----- Provided material -----

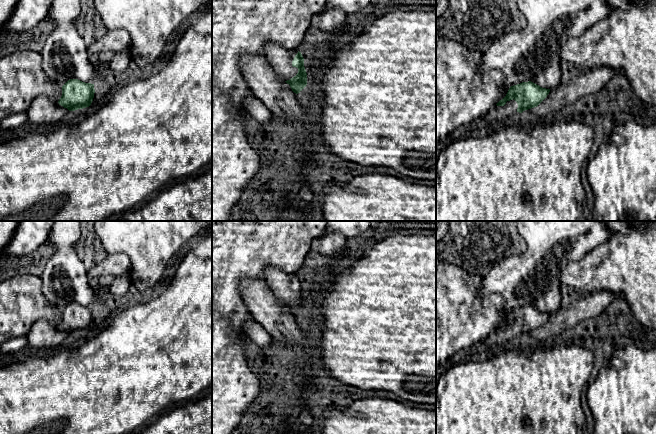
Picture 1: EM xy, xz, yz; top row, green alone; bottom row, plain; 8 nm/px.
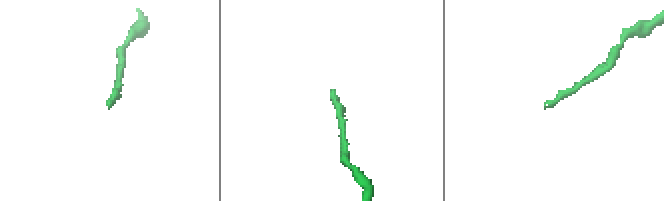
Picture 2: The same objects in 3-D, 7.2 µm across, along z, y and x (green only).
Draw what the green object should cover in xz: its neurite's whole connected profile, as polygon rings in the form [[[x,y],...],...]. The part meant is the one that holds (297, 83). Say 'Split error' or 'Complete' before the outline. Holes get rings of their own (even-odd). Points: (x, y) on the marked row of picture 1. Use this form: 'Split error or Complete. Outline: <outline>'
Split error. Outline: [[[267,41],[265,56],[275,73],[290,85],[294,93],[298,94],[306,87],[307,73],[301,52],[289,51],[274,42]]]

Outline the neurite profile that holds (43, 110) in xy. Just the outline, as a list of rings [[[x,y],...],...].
[[[47,95],[36,97],[25,112],[28,122],[34,124],[54,124],[64,122],[71,111],[52,101]]]

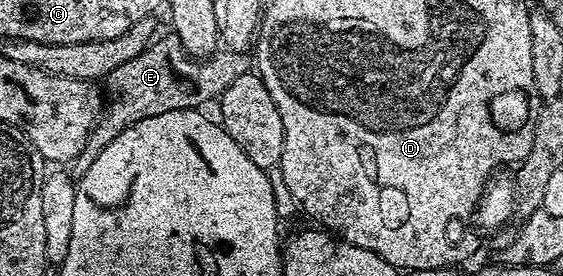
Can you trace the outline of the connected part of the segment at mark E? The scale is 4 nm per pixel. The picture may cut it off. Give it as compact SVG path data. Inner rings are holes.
M174 35L157 36L141 53L134 55L130 63L122 63L122 67L114 67L110 75L105 77L102 85L110 100L105 104L96 126L86 139L86 147L82 147L79 155L70 163L73 178L80 178L90 171L90 163L106 151L106 147L124 129L134 123L146 119L150 115L166 115L166 111L182 111L183 109L200 109L207 101L215 102L238 79L238 75L249 72L250 61L240 51L217 51L207 59L197 59L188 53Z

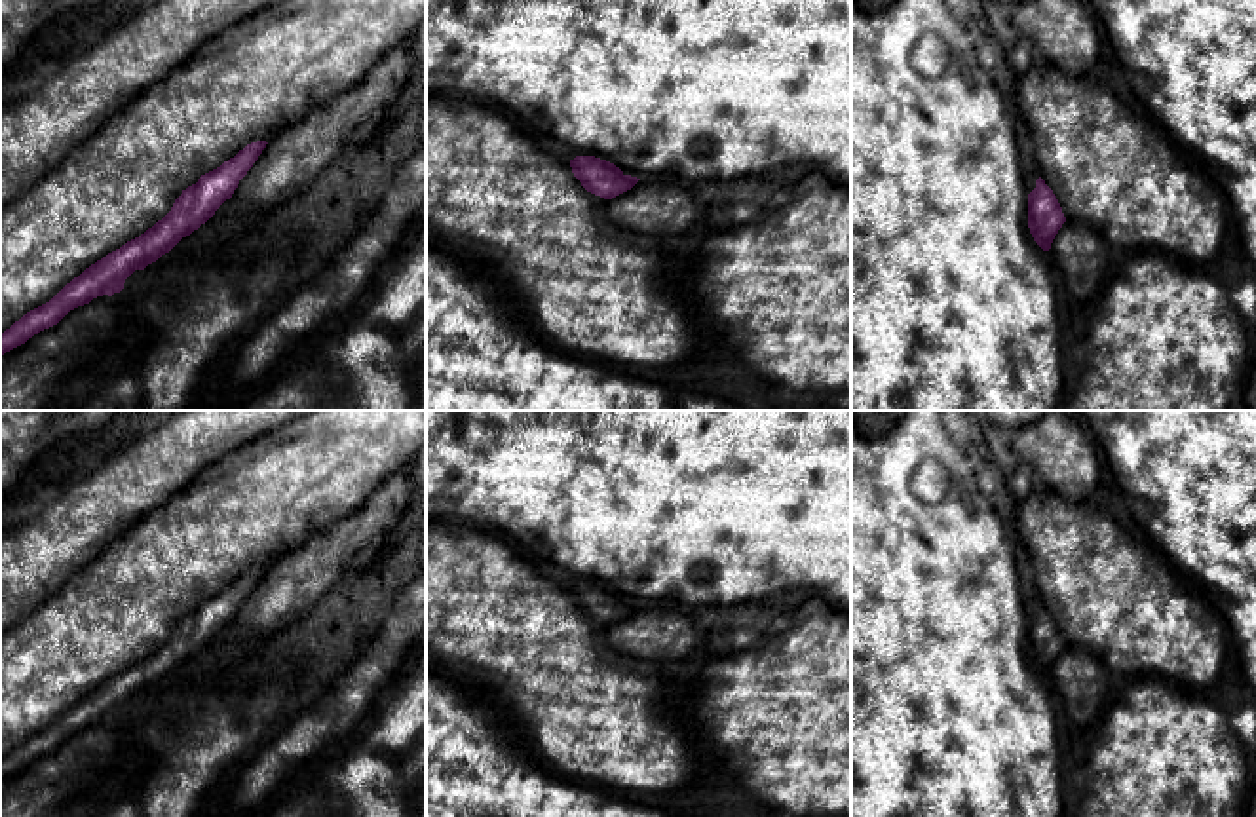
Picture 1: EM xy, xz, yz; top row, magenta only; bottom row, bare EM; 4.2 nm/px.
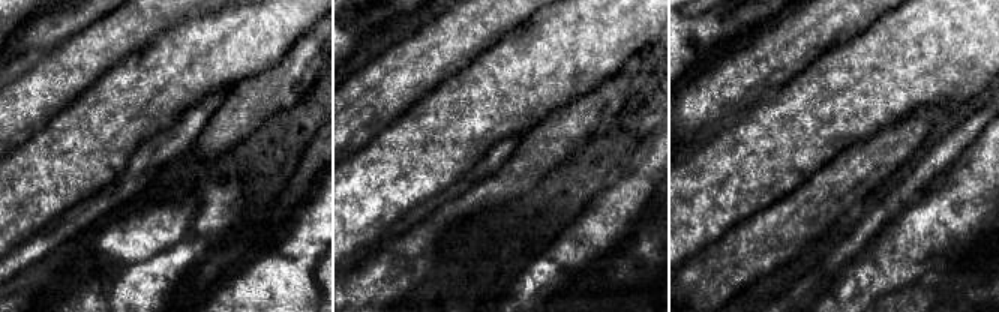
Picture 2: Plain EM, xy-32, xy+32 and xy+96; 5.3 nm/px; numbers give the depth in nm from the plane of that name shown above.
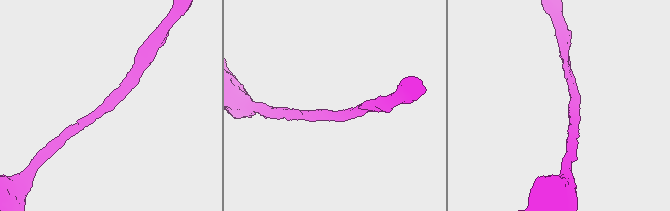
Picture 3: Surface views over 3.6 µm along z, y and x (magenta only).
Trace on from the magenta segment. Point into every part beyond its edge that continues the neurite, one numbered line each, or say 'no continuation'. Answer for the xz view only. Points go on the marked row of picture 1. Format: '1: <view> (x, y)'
no continuation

-----

Description of the task: Where a line of the entries contains "along", report that line.

Solution to the exercise:
Picture 2: The same objects in 3-D, 7.2 µm across, along z, y and x (green only).
Picture 3: Surface views over 3.6 µm along z, y and x (magenta only).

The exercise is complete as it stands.